Да, был… Или нет? Нет. Должно быть, он уже съехал. Тогда с нами жил Кальвин, кажется. По-моему, я раньше говорил о Кальвине. О том, что жилец Кальвин искал номер телефона, когда у дедушки случился «эпизод» после ухода матери… Значит, к тому времени жилец Джеймс уже исчез…
«Вы говорите «исчез». Это слово предполагает секретность, — замечаете вы. — Была ли секретность в отъезде жильца Джеймса?»
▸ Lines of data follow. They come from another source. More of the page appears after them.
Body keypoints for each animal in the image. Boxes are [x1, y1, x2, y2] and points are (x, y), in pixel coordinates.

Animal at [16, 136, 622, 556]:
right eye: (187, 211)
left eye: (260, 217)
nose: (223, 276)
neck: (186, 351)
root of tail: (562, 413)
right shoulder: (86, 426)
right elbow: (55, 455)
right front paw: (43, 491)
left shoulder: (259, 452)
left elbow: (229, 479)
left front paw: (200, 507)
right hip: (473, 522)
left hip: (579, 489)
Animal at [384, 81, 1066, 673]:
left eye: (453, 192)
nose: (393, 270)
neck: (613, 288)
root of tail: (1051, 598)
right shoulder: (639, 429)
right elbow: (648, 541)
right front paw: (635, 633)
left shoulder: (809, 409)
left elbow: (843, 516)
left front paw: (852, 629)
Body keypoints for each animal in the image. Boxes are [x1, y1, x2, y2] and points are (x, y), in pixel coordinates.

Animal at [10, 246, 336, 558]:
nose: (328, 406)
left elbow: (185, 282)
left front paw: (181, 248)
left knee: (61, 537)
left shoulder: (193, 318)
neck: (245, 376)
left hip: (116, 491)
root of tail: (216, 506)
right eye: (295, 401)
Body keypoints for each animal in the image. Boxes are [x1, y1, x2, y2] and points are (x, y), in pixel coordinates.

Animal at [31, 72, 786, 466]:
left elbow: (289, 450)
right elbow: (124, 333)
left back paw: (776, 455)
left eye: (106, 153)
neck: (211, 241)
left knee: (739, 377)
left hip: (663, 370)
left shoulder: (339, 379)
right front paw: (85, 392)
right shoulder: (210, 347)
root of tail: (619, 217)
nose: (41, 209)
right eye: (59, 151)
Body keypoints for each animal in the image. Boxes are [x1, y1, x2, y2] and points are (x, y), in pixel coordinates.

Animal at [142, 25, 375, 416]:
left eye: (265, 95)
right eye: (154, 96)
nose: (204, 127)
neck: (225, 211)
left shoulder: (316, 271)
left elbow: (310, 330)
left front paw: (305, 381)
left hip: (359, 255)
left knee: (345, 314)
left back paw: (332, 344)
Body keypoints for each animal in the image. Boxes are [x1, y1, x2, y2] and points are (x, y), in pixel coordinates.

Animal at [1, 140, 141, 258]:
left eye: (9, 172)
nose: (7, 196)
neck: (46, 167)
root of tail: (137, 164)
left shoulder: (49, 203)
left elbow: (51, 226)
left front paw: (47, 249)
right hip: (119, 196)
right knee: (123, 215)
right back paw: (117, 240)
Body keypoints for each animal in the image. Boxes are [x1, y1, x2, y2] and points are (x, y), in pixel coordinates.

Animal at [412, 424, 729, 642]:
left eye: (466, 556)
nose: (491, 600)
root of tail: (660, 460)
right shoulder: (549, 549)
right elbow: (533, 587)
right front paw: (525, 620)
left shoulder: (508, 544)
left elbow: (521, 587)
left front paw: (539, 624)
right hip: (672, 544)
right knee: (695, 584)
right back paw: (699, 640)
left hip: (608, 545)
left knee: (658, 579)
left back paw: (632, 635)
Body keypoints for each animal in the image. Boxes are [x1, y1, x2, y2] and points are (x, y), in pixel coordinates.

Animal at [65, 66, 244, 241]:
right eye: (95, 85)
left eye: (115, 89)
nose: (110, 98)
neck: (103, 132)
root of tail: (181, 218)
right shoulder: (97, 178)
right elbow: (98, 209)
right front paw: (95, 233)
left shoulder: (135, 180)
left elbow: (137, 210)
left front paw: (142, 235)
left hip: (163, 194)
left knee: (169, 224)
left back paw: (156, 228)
Секретность была во всем. Молчание и секретность. Такое у меня впечатление. Я захожу в комнату, и тут же наступает тишина, и я знаю, что они говорили о матери. А мне о ней говорить не разрешается.
«Что будет, если вы заговорите о ней?»
Не знаю, потому что я никогда не проверял этого.
«Почему?»
Потому что музыка — главное. У меня есть моя музыка. У меня по-прежнему есть моя музыка. У отца, у деда, у бабушки, у Сары Джейн и у Рафаэля. Даже у жильца Кальвина. У нас у всех есть моя музыка.
«Это правило было установлено явным образом? Правило о том, что вы не должны спрашивать о своей матери? Или оно просто подразумевалось?»
Наверное… Не знаю. Она не встречает нас, когда мы возвращаемся из Австрии. Ее нет, но вслух никто не признает этого факта. В доме не осталось и следа от тех лет, что она провела с нами. Кажется, что ее вообще не существовало. И никто не говорит ни слова. Взрослые не делают вида, будто она внезапно куда- то уехала. Они не делают вида, что она скоропостижно скончалась. Они не делают вида, что она сбежала с другим мужчиной. Они ведут себя так, будто ее никогда и не было. И жизнь продолжается.
«Вы никогда не спрашивали, где она?»
Должно быть, я знал, что это одна из тем, на которые мы просто не разговаривали.
«Одна из тем? Были и другие?»
Мне кажется, что я не скучал по ней. Я даже не помню, чтобы мне в какой-то момент ее недоставало.